ACTIONS TO TAKE:
a. Answer these questions from the comment thread:
(i) What does Suzanne Perazzini say adds a special touch you don't get with simple cow's milk?
(ii) Where does Hotly Spiced have relatives?
(iii) Which Facebook group was the post shared on?
b. Reproduce the part of the comment thread that begins at the words "John@Kitchen Riffs says" and stops after "sunny again today.".

══ EXCERPTED TEXT ══

John@Kitchen Riffs says
Love sweet potatoes, and am always looking for new ways to use them. Such a nice salad! Nice bold flavors, loads of tasty and healthy ingredients. Very nice — thanks.
Suzanne Perazzini says
They make a nice change from potatoes but I do love to add piles of flavour to them. Coconut milk adds a special touch that you don’t get with simple cow’s milk.
Hotly Spiced says
I have relatives in Wellington and they have been telling me what a great summer they are having. If it’s good in Wellington it must be heavenly everywhere else. I do love the Thai flavours in your salad xx
Suzanne Perazzini says
We’ve had a bit of rain finally in the last week but we sure need it. The ground was so dry. But it’s sunny again today.
Thank you this is very helpful. I have posted it on the FODMaPs Support Group UK on Facebook too, as one of the other members was asking about this as well 🙂
Suzanne Perazzini says
I am glad you found it helpful. Thanks for spreading the word.

═══
══ RECORDS SHOWN ══

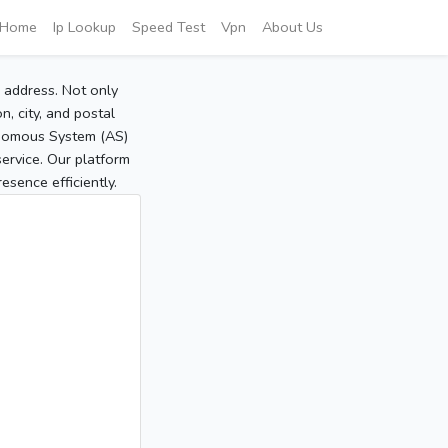
Home
Ip Lookup
Speed Test
Vpn
About Us
P address. Not only
, city, and postal
tonomous System (AS)
service. Our platform
sence efficiently.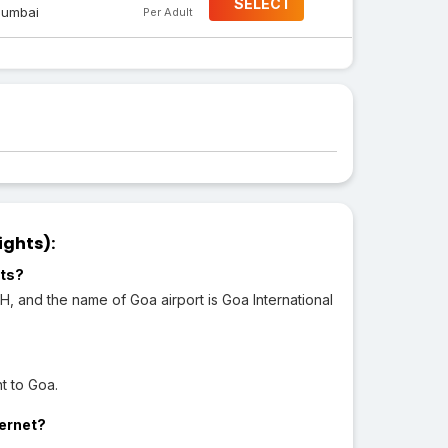
SELECT
umbai
Per Adult
ights):
rts?
H, and the name of Goa airport is Goa International
t to Goa.
ternet?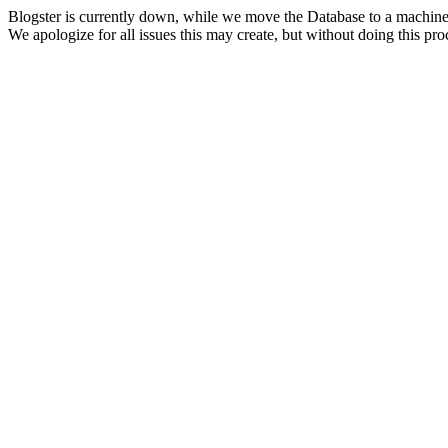
Blogster is currently down, while we move the Database to a machine
We apologize for all issues this may create, but without doing this pr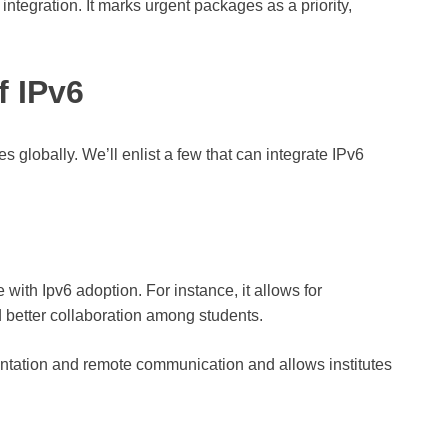
 integration. It marks urgent packages as a priority,
f IPv6
es globally. We’ll enlist a few that can integrate IPv6
with Ipv6 adoption. For instance, it allows for
d better collaboration among students.
mentation and remote communication and allows institutes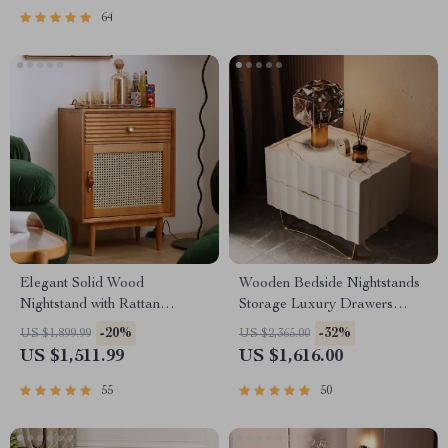
64
Elegant Solid Wood
Wooden Bedside Nightstands
Nightstand with Rattan
Storage Luxury Drawers
Storage – Modern Moroccan
Bedroom Nightstand
-20%
-32%
US $1,899.99
US $2,365.00
Design
US $1,511.99
US $1,616.00
55
50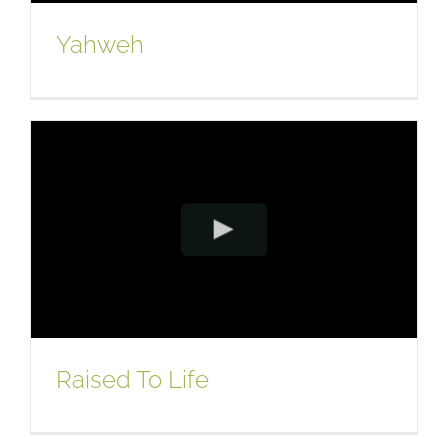
Yahweh
Raised To Life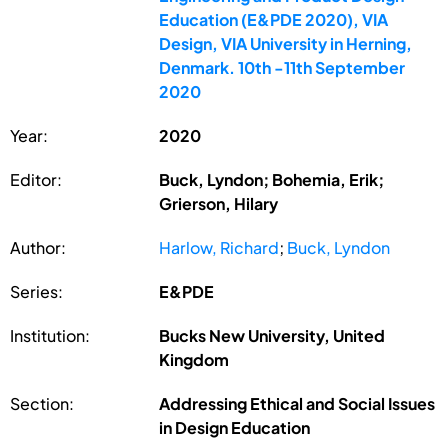
Education (E&PDE 2020), VIA
Design, VIA University in Herning,
Denmark. 10th -11th September
2020
Year:
2020
Editor:
Buck, Lyndon; Bohemia, Erik;
Grierson, Hilary
Author:
Harlow, Richard
;
Buck, Lyndon
Series:
E&PDE
Institution:
Bucks New University, United
Kingdom
Section:
Addressing Ethical and Social Issues
in Design Education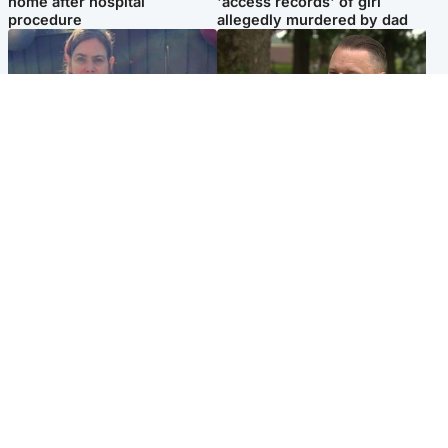
home after hospital
'access records' of girl
procedure
allegedly murdered by dad
North East & Tayside
Glasgow & West
Domestic abuser who
'Decades in the RAF couldn't
murdered partner with
prepare me for losing my
hammer jailed for life
first home'
Popular Videos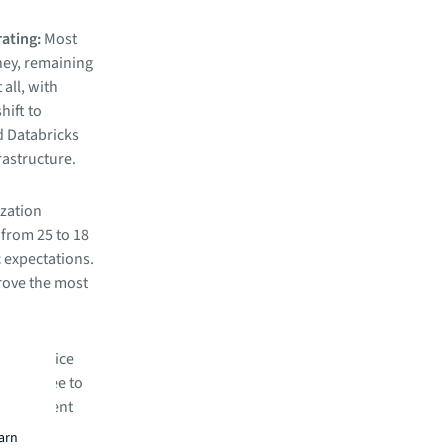
rating:
Most
ney, remaining
 all, with
hift to
d Databricks
rastructure.
ization
from 25 to 18
c expectations.
prove the most
ed in-office
tend three to
 management
without
earn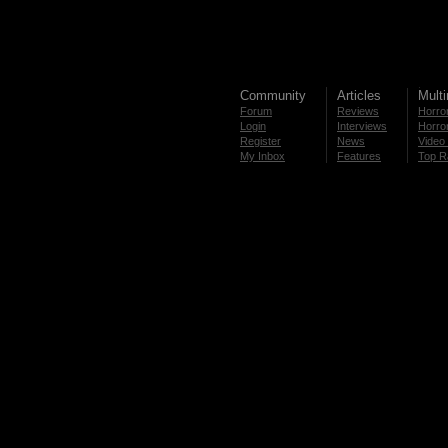
Community
Articles
Mult
Forum
Reviews
Horror
Login
Interviews
Horror
Register
News
Video 
My Inbox
Features
Top R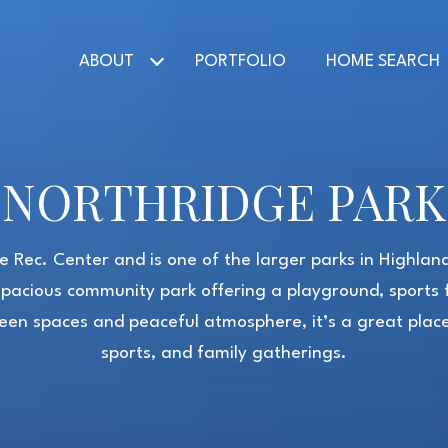
ABOUT
PORTFOLIO
HOME SEARCH
NORTHRIDGE PARK
e Rec. Center and is one of the larger parks in Highla
spacious community park offering a playground, sports f
green spaces and peaceful atmosphere, it’s a great place 
sports, and family gatherings.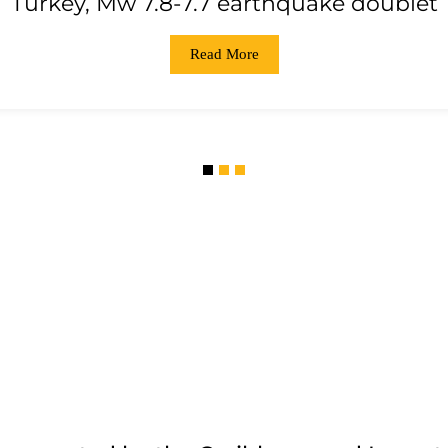
Turkey, Mw 7.8-7.7 earthquake doublet
Read More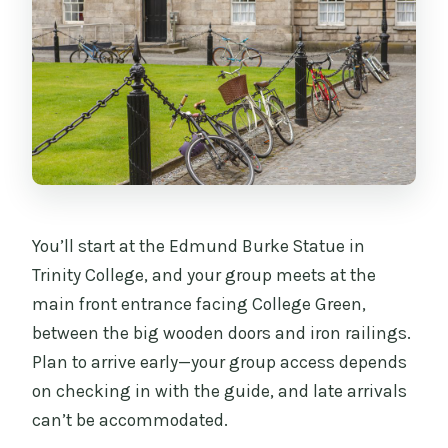
You’ll start at the Edmund Burke Statue in
Trinity College, and your group meets at the
main front entrance facing College Green,
between the big wooden doors and iron railings.
Plan to arrive early—your group access depends
on checking in with the guide, and late arrivals
can’t be accommodated.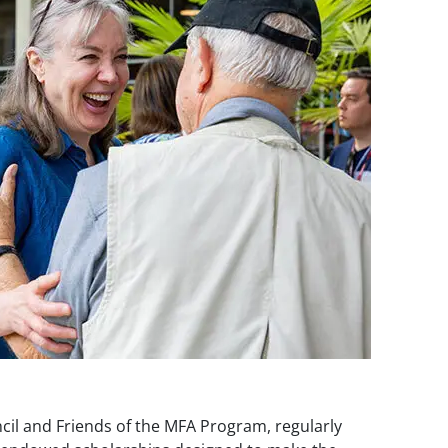
il and Friends of the MFA Program, regularly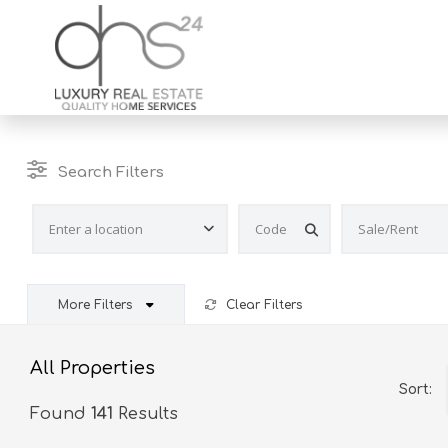
Search Filters
More Filters
Clear Filters
All Properties
Sort:
Found
141
Results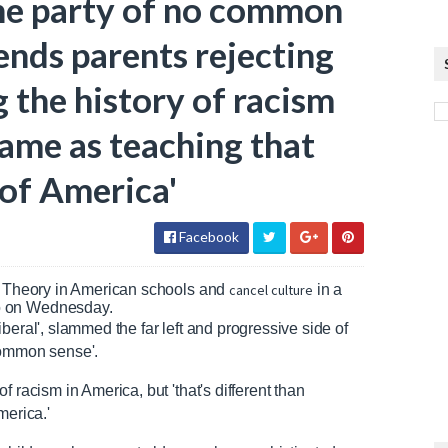
he party of no common
ends parents rejecting
 the history of racism
same as teaching that
 of America'
Facebook
ce Theory in American schools and
cancel culture
in a
o on Wednesday.
beral', slammed the far left and progressive side of
common sense'.
 racism in America, but 'that's different than
merica.'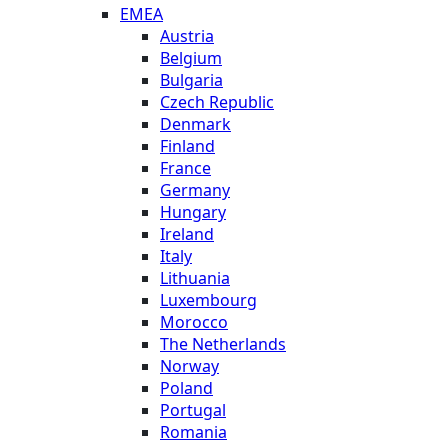
EMEA
Austria
Belgium
Bulgaria
Czech Republic
Denmark
Finland
France
Germany
Hungary
Ireland
Italy
Lithuania
Luxembourg
Morocco
The Netherlands
Norway
Poland
Portugal
Romania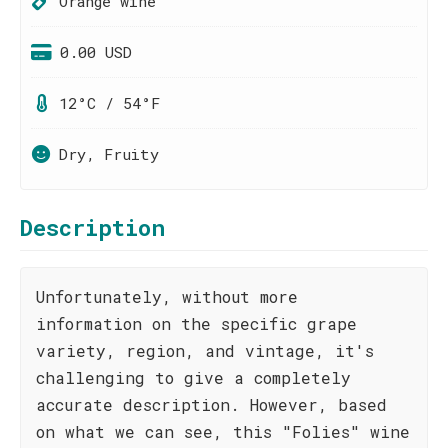
Orange wine
0.00 USD
12°C / 54°F
Dry, Fruity
Description
Unfortunately, without more
information on the specific grape
variety, region, and vintage, it's
challenging to give a completely
accurate description. However, based
on what we can see, this "Folies" wine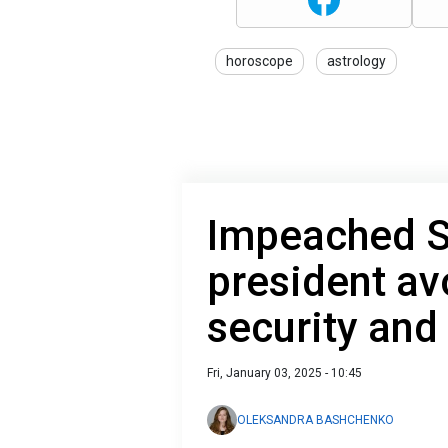
horoscope
astrology
Impeached S
president av
security and
Fri, January 03, 2025 - 10:45
OLEKSANDRA BASHCHENKO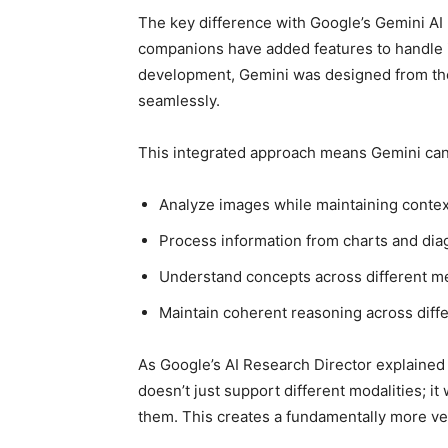
The key difference with Google’s Gemini AI l
companions have added features to handle im
development, Gemini was designed from the 
seamlessly.
This integrated approach means Gemini can
Analyze images while maintaining contex
Process information from charts and di
Understand concepts across different m
Maintain coherent reasoning across diffe
As Google’s AI Research Director explained
doesn’t just support different modalities; i
them. This creates a fundamentally more versa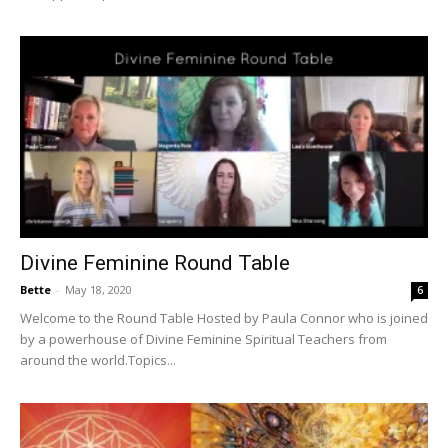
Divine Feminine Round Table
Bette
-
May 18, 2020
6
Welcome to the Round Table Hosted by Paula Connor who is joined
by a powerhouse of Divine Feminine Spiritual Teachers from
around the world.Topics...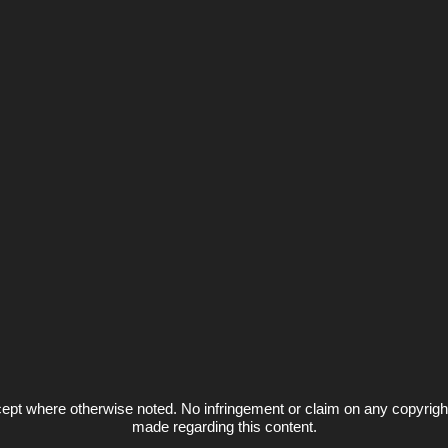
ept where otherwise noted. No infringement or claim on any copyrigh
made regarding this content.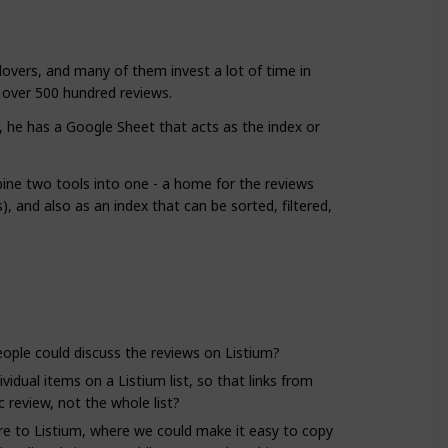
lovers, and many of them invest a lot of time in
s over 500 hundred reviews.
t, he has a Google Sheet that acts as the index or
ine two tools into one - a home for the reviews
), and also as an index that can be sorted, filtered,
ople could discuss the reviews on Listium?
ividual items on a Listium list, so that links from
c review, not the whole list?
re to Listium, where we could make it easy to copy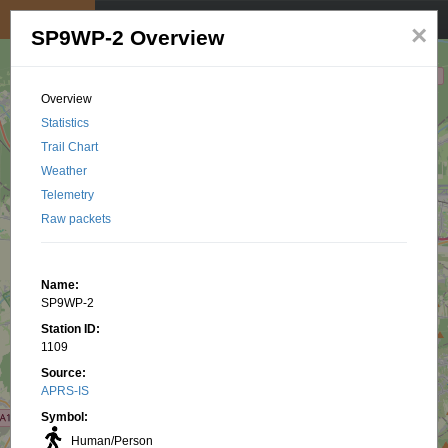
My position
☰
×
SP9WP-2 Overview
Overview
Statistics
Trail Chart
Weather
Telemetry
Raw packets
Name:
SP9WP-2
Station ID:
1109
Source:
APRS-IS
Symbol:
Human/Person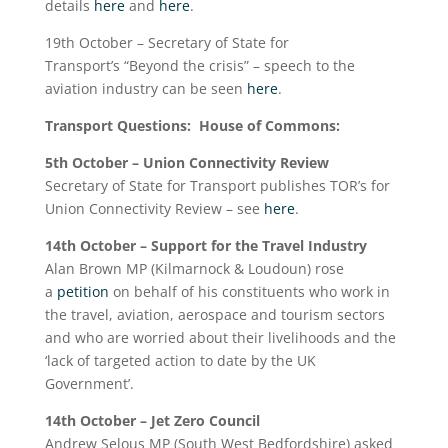
details
here
and
here
.
19
th
October – Secretary of State for
Transport’s “Beyond the crisis” – speech to the
aviation industry can be seen
here
.
Transport Questions: House of Commons:
5
th
October – Union Connectivity Review
Secretary of State for Transport publishes TOR’s for
Union Connectivity Review – see
here
.
14
th
October – Support for the Travel Industry
Alan Brown MP (Kilmarnock & Loudoun) rose
a
petition
on behalf of his constituents who work in
the travel, aviation, aerospace and tourism sectors
and who are worried about their livelihoods and the
‘lack of targeted action to date by the UK
Government’.
14
th
October – Jet Zero Council
Andrew Selous MP (South West Bedfordshire) asked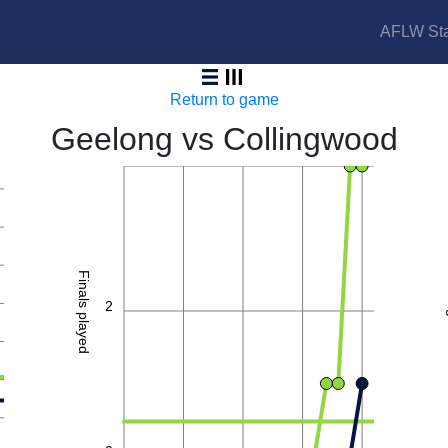
AFLW Sta
Cats vs Magpies
Return to game
Geelong vs Collingwood
4
Finals played
2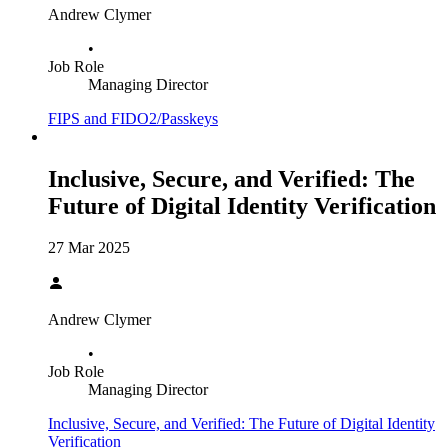
Andrew Clymer
•
Job Role
Managing Director
FIPS and FIDO2/Passkeys
Inclusive, Secure, and Verified: The
Future of Digital Identity Verification
27 Mar 2025
Andrew Clymer
•
Job Role
Managing Director
Inclusive, Secure, and Verified: The Future of Digital Identity
Verification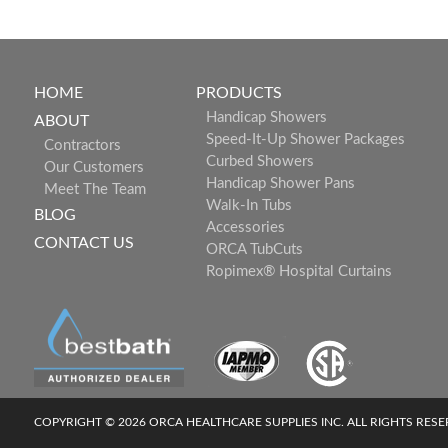
HOME
PRODUCTS
Handicap Showers
ABOUT
Speed-It-Up Shower Packages
Contractors
Curbed Showers
Our Customers
Handicap Shower Pans
Meet The Team
Walk-In Tubs
BLOG
Accessories
CONTACT US
ORCA TubCuts
Ropimex® Hospital Curtains
COPYRIGHT © 2026 ORCA HEALTHCARE SUPPLIES INC. ALL RIGHTS RES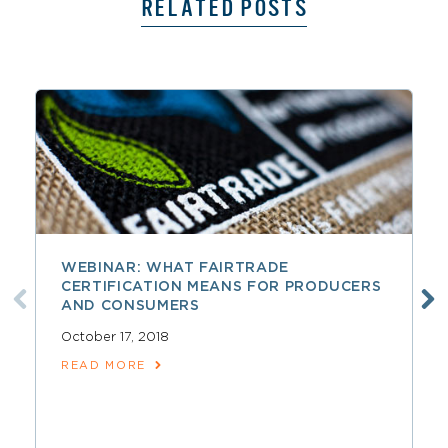
RELATED POSTS
WEBINAR: WHAT FAIRTRADE
CERTIFICATION MEANS FOR PRODUCERS
AND CONSUMERS
October 17, 2018
READ MORE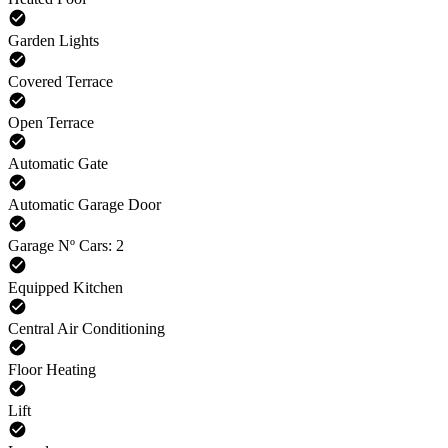
Garden Lights
Covered Terrace
Open Terrace
Automatic Gate
Automatic Garage Door
Garage Nº Cars: 2
Equipped Kitchen
Central Air Conditioning
Floor Heating
Lift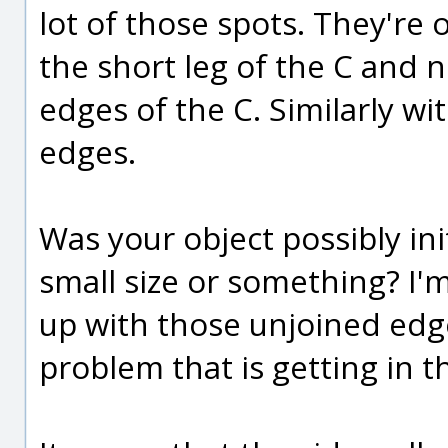
lot of those spots. They're 
the short leg of the C and 
edges of the C. Similarly w
edges.
Was your object possibly ini
small size or something? I'
up with those unjoined edg
problem that is getting in th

═══

ANSWERS TO THIS EXERCISE:
a.
(i) Coconut milk
(ii) Wellington
(iii) The FODMaPs Support Group UK

b.
John@Kitchen Riffs says
Love sweet potatoes, and am always looking for new ways to use them. Such a nice salad! Nice bold flavors, loads of tasty and healthy ingredients. Very nice — thanks.
Suzanne Perazzini says
They make a nice change from potatoes but I do love to add piles of flavour to them. Coconut milk adds a special touch that you don’t get with simple cow’s milk.
Hotly Spiced says
I have relatives in Wellington and they have been telling me what a great summer they are having. If it’s good in Wellington it must be heavenly everywhere else. I do love the Thai flavours in your salad xx
Suzanne Perazzini says
We’ve had a bit of rain finally in the last week but we sure need it. The ground was so dry. But it’s sunny again today.